_Selected extract_:
-*-
Several sequences of clustered events, determined (see Methods) from the corresponding time series, are reported in Fig. 4a. Considering a particular sequence, the avalanche size differences (returns) dλ = sλ+1 − sλ, λ = 1, 2 · · · λmax are found to exhibit non-Gaussian fluctuations. Fig. 4b shows the universal plot of the distributions for the appropriately scaled returns. It turns that the q-Gaussian expression f(x) = a[1 − (1 − q)(x/b)2]1/(1−q), which was observed in a variety of complex dynamical systems34,35,36,37, well approximates these distributions (see Fig. 4 in SI). Interestingly, the values36 for the nonextensivity parameter q obtained in these cognitive-driven processes are higher compared with the corresponding parameter in emotion-driven social dynamics15.
The considered time series and the results of their fractal analysis for the empirical data and simulations are reported in Fig. 5a–d. Note that the rate of new arrivals in the empirical data, p(t), is also used as a creation rate of new agents in the simulation (see Methods). It exhibits distinct temporal correlations, which are carried out from the user’s real life. In this case, p(t) also shows an increasing trend that eventually yields the increase in the entire activity over time both in the empirical and simulated data, Fig. 5a,c. Hence, the detrended fractal analysis is performed, as described in Methods. Shown in Fig. 5b, the fluctuations in the number of answers containing all tags in the empirical data are characterized by the scaling exponent H = 0.85 ± 0.07. Similarly, persistent fluctuations with the exponents in the range H ∈ [0.62, 0.68] are found in the series of selected events that contain a particular tag. The results of an analogous analysis of the simulated data are shown in Fig. 5d. The time series of the number of answers with all tags and series containing a particular tag have the scaling exponents that are slightly higher, implying a stronger persistence, compared with the corresponding series of the empirical data. Here, we also consider temporal activity of three identified combinations of tags, three bottom curves, which exhibit a similar scaling behavior. These results show that the enhanced self-organization among actors emerges in the interactions with tag recognition, which is mandatory in the model, and, to a large extent, applies to the empirical data.
-*-
_Objective 1_:
Pick out every row that contains the string "fill".
The fractal-analysis passage above and the rows after it are separate, unrelated material.
-*-
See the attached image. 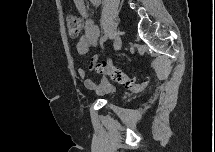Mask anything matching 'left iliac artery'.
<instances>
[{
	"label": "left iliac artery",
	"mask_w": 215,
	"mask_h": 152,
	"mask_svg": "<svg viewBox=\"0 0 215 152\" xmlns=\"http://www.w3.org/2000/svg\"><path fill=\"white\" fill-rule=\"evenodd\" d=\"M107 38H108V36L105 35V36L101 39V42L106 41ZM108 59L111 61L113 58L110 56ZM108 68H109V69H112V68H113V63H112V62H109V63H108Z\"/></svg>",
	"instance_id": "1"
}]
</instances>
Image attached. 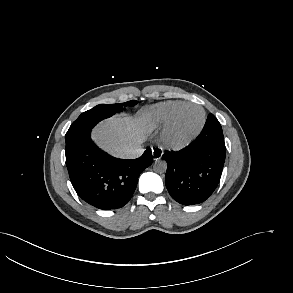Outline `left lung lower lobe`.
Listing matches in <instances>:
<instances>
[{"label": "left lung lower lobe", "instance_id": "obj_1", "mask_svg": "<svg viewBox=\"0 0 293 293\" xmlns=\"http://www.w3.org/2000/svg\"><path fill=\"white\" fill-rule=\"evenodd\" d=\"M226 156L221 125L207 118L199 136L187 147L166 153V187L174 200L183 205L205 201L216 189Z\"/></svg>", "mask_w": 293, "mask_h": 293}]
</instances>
-*-
_Objective 2_:
Decide whether each statement agrees with the fractal-analysis passage. Answer yes or no for each, and quote the deciding words. (a) In the empirical data, the fluctuations in the number of answers containing all tags have a scaling exponent of 0.85 ± 0.07. (b) The simulated series have lower scaling exponents than the corresponding empirical series. (c) The nonextensivity parameter q is lower in the cognitive-driven processes than in emotion-driven social dynamics.

_Exercise result 1_:
	"mask_svg": "<svg viewBox=\"0 0 215 152\" xmlns=\"http://www.w3.org/2000/svg\"><path fill=\"white\" fill-rule=\"evenodd\" d=\"M107 38H108V36L105 35V36L101 39V42L106 41ZM108 59L111 61L113 58L110 56ZM108 68H109V69H112V68H113V63H112V62H109V63H108Z\"/></svg>",
[{"label": "left lung lower lobe", "instance_id": "obj_1", "mask_svg": "<svg viewBox=\"0 0 293 293\" xmlns=\"http://www.w3.org/2000/svg\"><path fill=\"white\" fill-rule=\"evenodd\" d=\"M226 156L221 125L207 118L199 136L187 147L166 153V187L174 200L183 205L205 201L216 189Z\"/></svg>", "mask_w": 293, "mask_h": 293}]

_Exercise result 2_:
(a) Yes: "characterized by the scaling exponent H = 0.85 ± 0.07"
(b) No: "have the scaling exponents that are slightly higher, implying a stronger persistence, compared with the corresponding series of the empirical data"
(c) No: "are higher compared with the corresponding parameter in emotion-driven social dynamics"